SELECTED TEXT:
----
27 Aug 2025
03:12 PM
- last edited on
28 Aug 2025
07:07 AM
by
MaciejNeumann
The services being analyzed by dynatrace throw http 500 errors when a fetch returns with 0 results (no client with xxx id, for example). Now, this clearly isnt a server error but the devs of the plataform can't change how those requests http status codes are returned. How can I make it so that Dynatrace doesn't recognize them as errors?? Only though the Failure detection parameters? Can they be made more specific so that real 500 codes are not skipped??
27 Aug 2025 03:57 PM
Hi @IgnacioAyerra ,
Check Settings -> Server-side service monitoring -> Failure detection parameters and Failure detection rules
This is the link to the documentation: https://docs.dynatrace.com/docs/observe/applications-and-microservices/services/service-detection-v1...
28 Aug 2025 01:35 PM
Hi @deni I've been using the Failure detection parameters but with no success. The Services are supposedly called Services:150**,154**(/T******/v1.0) ("*" are not "*", just cant be to cautious with privacy), but I dont know if this is how Dyna "sees" it or if it's just how ti shows it to me. Is there a different way to see the service names? Any idea why the failure detection parameters mught not be working?
----
RECORDS SHOWN:

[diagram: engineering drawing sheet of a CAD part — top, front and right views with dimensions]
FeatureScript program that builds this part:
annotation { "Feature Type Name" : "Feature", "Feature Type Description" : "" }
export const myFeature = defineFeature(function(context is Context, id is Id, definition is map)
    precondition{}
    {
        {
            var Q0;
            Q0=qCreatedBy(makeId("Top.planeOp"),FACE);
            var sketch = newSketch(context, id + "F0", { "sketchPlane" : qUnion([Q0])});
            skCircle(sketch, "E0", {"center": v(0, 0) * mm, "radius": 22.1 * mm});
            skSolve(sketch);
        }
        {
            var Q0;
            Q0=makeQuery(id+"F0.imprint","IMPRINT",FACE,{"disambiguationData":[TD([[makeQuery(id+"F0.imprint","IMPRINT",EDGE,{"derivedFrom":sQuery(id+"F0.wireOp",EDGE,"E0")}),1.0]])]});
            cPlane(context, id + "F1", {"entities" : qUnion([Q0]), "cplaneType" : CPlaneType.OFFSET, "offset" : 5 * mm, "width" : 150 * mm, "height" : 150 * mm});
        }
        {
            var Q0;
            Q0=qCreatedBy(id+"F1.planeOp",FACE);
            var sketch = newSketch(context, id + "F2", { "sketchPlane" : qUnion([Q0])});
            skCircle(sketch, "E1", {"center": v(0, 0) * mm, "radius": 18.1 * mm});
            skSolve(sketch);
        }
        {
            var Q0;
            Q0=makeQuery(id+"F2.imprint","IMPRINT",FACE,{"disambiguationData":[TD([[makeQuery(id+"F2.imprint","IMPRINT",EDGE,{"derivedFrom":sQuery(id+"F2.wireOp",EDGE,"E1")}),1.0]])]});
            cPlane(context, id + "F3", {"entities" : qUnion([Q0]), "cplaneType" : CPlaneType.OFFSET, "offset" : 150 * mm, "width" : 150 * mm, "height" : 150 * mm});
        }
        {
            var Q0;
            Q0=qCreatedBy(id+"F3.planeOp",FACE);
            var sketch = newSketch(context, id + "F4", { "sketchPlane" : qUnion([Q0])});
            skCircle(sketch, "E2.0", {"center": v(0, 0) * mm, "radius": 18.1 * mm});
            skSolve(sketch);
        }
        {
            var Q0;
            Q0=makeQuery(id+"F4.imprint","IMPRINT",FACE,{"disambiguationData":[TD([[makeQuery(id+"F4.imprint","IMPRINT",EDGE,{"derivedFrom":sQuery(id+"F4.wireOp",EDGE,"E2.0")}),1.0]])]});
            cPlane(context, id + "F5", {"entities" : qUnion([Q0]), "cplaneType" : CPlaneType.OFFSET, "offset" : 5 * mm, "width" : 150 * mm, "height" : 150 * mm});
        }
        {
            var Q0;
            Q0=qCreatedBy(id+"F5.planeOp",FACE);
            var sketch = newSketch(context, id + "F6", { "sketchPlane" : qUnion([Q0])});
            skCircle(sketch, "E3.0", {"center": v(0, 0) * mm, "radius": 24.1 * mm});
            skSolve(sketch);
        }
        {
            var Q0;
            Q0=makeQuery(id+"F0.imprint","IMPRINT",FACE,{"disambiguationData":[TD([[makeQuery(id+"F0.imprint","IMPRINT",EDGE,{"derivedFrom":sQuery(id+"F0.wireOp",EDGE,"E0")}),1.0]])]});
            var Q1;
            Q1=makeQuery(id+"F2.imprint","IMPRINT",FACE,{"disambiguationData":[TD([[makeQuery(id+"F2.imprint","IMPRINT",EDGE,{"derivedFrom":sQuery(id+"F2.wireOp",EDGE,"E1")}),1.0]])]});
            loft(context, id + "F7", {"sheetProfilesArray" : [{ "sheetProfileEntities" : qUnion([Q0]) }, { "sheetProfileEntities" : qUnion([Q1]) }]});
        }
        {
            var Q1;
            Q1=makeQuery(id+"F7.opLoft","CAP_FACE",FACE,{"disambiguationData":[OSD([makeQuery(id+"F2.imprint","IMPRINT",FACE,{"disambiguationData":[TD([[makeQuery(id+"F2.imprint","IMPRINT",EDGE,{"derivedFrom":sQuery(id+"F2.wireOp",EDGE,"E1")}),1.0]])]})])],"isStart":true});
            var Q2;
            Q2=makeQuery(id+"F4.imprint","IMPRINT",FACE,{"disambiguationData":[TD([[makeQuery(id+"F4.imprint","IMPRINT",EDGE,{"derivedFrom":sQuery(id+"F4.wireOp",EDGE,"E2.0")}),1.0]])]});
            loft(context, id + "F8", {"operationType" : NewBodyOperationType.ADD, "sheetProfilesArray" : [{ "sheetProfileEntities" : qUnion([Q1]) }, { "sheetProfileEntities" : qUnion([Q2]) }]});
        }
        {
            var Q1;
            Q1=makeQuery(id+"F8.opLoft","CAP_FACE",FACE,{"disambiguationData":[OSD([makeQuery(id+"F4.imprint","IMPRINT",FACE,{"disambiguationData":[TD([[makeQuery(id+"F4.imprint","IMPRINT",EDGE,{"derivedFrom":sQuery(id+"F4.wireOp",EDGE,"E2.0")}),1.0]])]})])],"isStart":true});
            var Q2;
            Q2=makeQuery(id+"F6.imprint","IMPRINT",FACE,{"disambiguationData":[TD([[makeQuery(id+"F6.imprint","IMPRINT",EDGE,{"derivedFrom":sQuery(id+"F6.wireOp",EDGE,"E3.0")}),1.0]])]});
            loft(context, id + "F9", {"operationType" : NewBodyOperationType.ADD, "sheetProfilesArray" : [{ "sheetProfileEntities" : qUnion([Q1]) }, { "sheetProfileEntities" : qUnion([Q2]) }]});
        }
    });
----
THINGS TO DO:
- A) Answer these questions about the Dynatrace forum thread:
(i) Which HTTP status code do the services return when a fetch comes back with 0 results?
(ii) Which username appears as the one who last edited the original post?
(iii) On what date and at what time was the reply that says the Failure detection parameters have not worked posted?
- B) From the Dynatrace forum thread, return the stretch from "27 Aug 2025 03:57" through "not be working?", word for word.

RESPONSES TO THE EXERCISE:
- A)
(i) HTTP 500.
(ii) MaciejNeumann.
(iii) 28 Aug 2025 at 01:35 PM.

- B)
27 Aug 2025 03:57 PM
Hi @IgnacioAyerra ,
Check Settings -> Server-side service monitoring -> Failure detection parameters and Failure detection rules
This is the link to the documentation: https://docs.dynatrace.com/docs/observe/applications-and-microservices/services/service-detection-v1...
28 Aug 2025 01:35 PM
Hi @deni I've been using the Failure detection parameters but with no success. The Services are supposedly called Services:150**,154**(/T******/v1.0) ("*" are not "*", just cant be to cautious with privacy), but I dont know if this is how Dyna "sees" it or if it's just how ti shows it to me. Is there a different way to see the service names? Any idea why the failure detection parameters mught not be working?